The other day I encountered a sergeant of engineers on the hill-side.

“You ought to have a sled, Little Girl,” he told me.

“Well why don’t the engineers make me one?” I unthinkingly retorted.

“Sure and they will!” he answered.

Since then I have gone in terror. If the sergeant should have that sled made for me, as he likely will, why I shall have to use it. And as for starting down Bourmont Hill on a sled, I would just as soon attempt Niagara in a barrel.
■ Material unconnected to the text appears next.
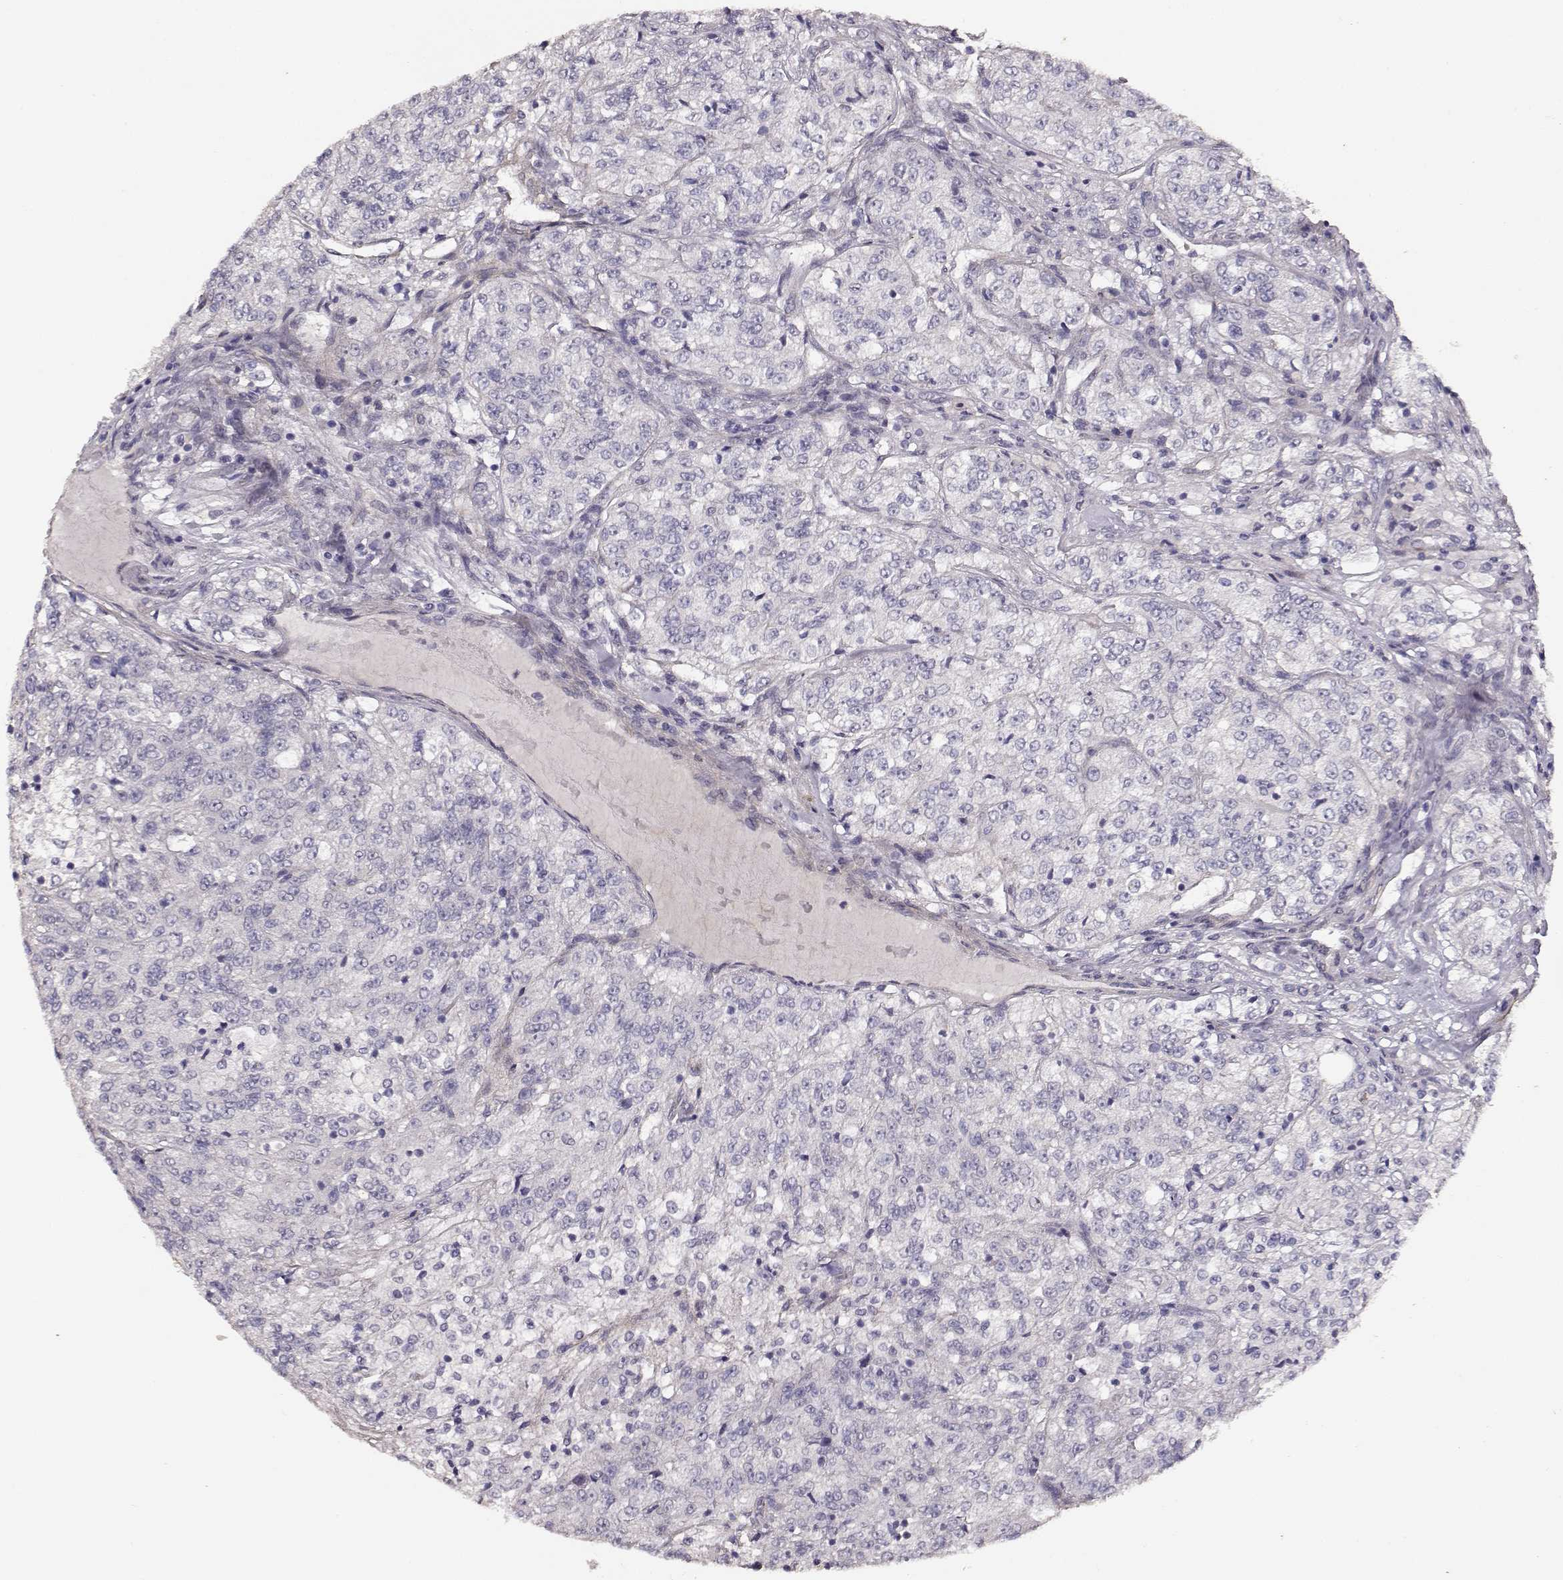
{"staining": {"intensity": "negative", "quantity": "none", "location": "none"}, "tissue": "renal cancer", "cell_type": "Tumor cells", "image_type": "cancer", "snomed": [{"axis": "morphology", "description": "Adenocarcinoma, NOS"}, {"axis": "topography", "description": "Kidney"}], "caption": "Photomicrograph shows no significant protein expression in tumor cells of renal cancer (adenocarcinoma). (Immunohistochemistry (ihc), brightfield microscopy, high magnification).", "gene": "LAMA5", "patient": {"sex": "female", "age": 63}}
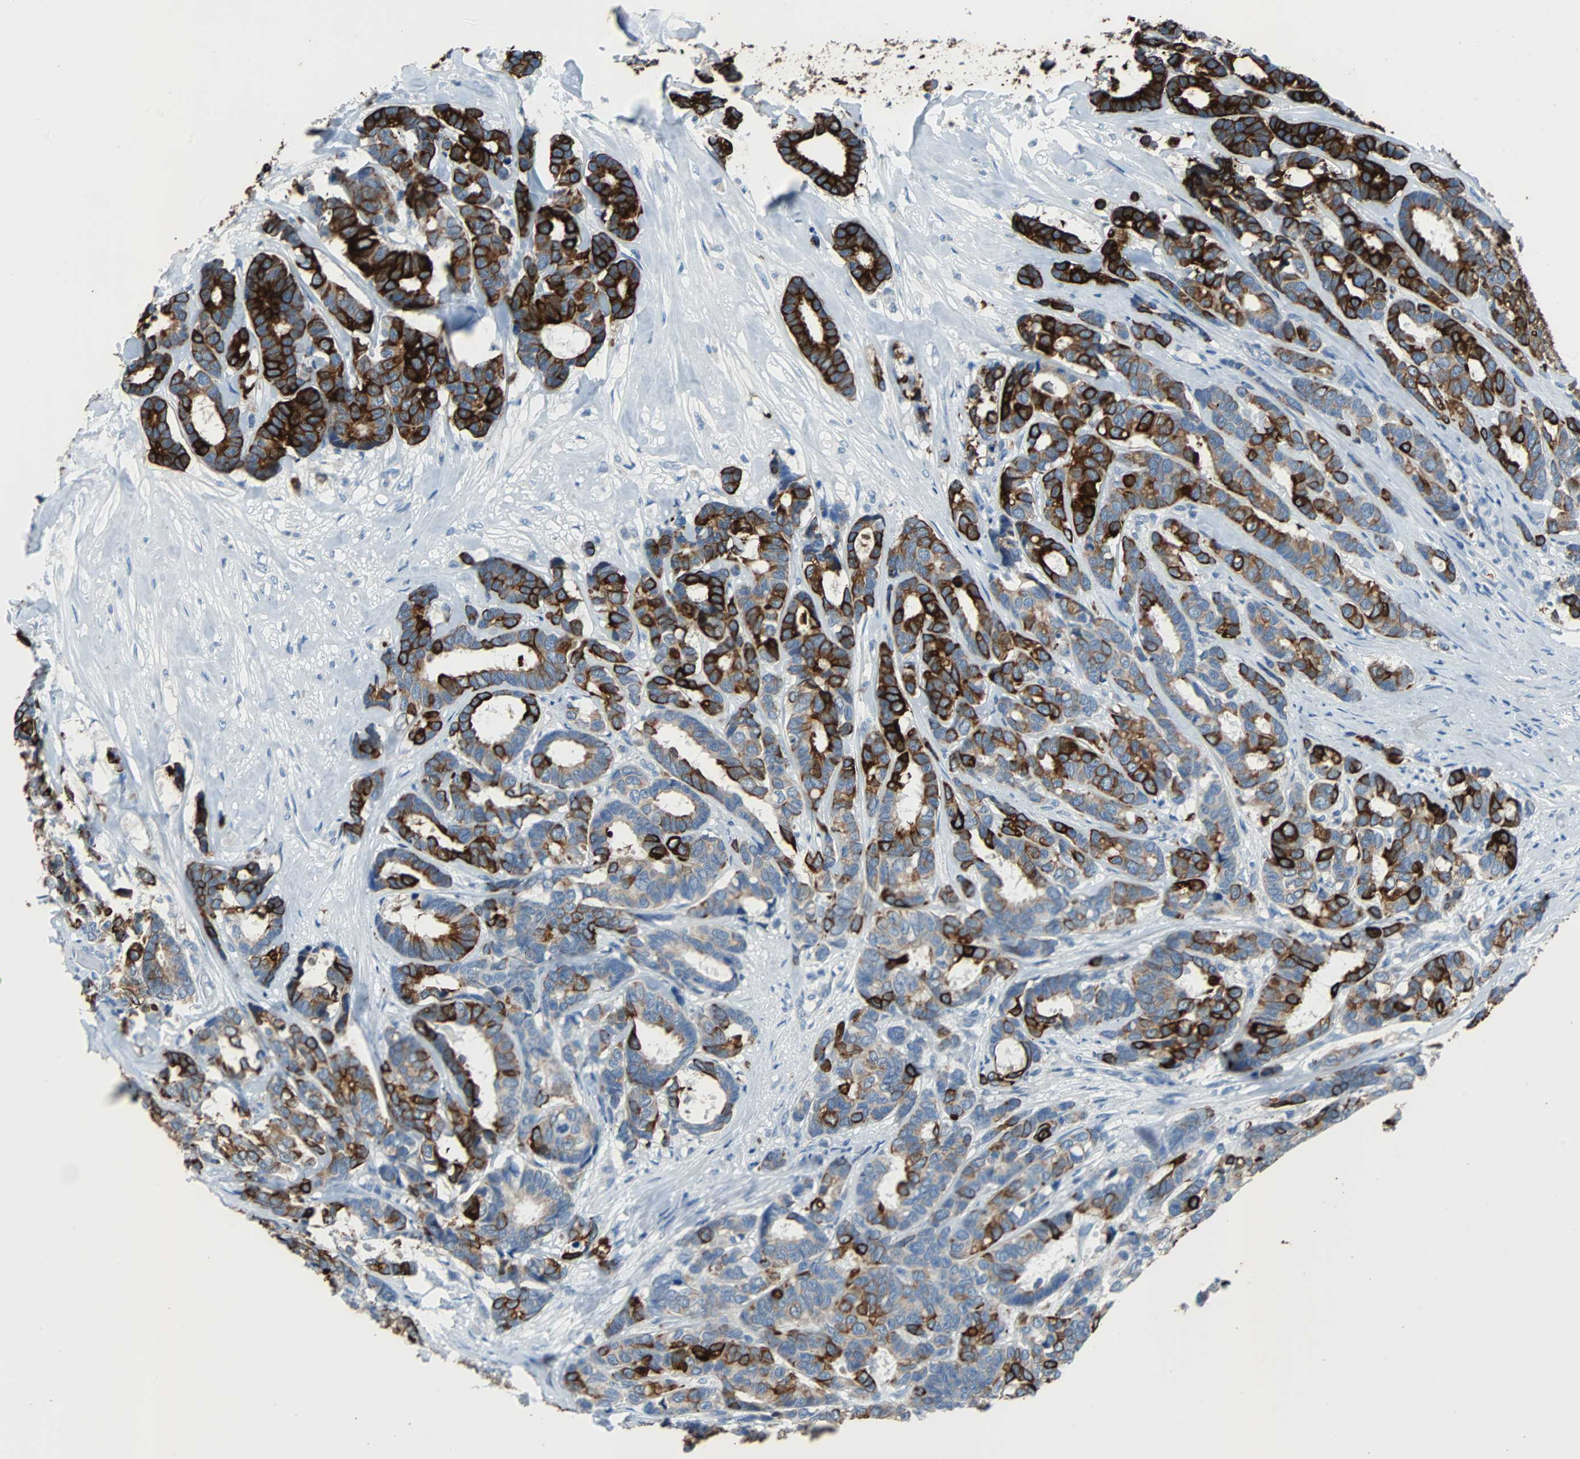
{"staining": {"intensity": "strong", "quantity": ">75%", "location": "cytoplasmic/membranous"}, "tissue": "breast cancer", "cell_type": "Tumor cells", "image_type": "cancer", "snomed": [{"axis": "morphology", "description": "Duct carcinoma"}, {"axis": "topography", "description": "Breast"}], "caption": "Immunohistochemical staining of breast cancer (infiltrating ductal carcinoma) exhibits strong cytoplasmic/membranous protein positivity in approximately >75% of tumor cells.", "gene": "KRT7", "patient": {"sex": "female", "age": 87}}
Ever since Christmas it has been cold, bitter cold. At the canteen I wash my chocolate cups with the dishpan on the stove in order to keep the water fluid; hanging the dish-cloth up to dry at the corner of the counter, in a few minutes I find it stiff with ice. At night the ink-bottles freeze and then burst, spreading black ruin all around them. What to do with the still unfrozen ones is a vexing problem; I might I suppose take them home each night with me and sleep with them underneath my pillow. In the little umbrella-stand stoves the green wood, which comes in so freshly cut, that the logs have ivy still unwithered twined around them, simply will not burn, and the stoves will smoke, mon Dieu, how they will smoke! Every time the wind blows, the stove-pipes, secured shakily by the canvas walls, become disjointed, parting company with the stoves, and then the clouds pour forth as if we housed a captive Etna.

In the barracks the boys tell me their shoes freeze to the floor over night. They have taken to sleeping two in one bunk for the sake of warmth. Blanket-stealing has been elevated to the rank of a deadly crime. Even the problem of keeping warm by day is an acute one. The boys who have money to burn are spending it to purchase extravagantly priced fur-lined gloves. The boys who can’t afford them, wait until they see somebody lay a pair down.

The taking of baths has become an act of heroism.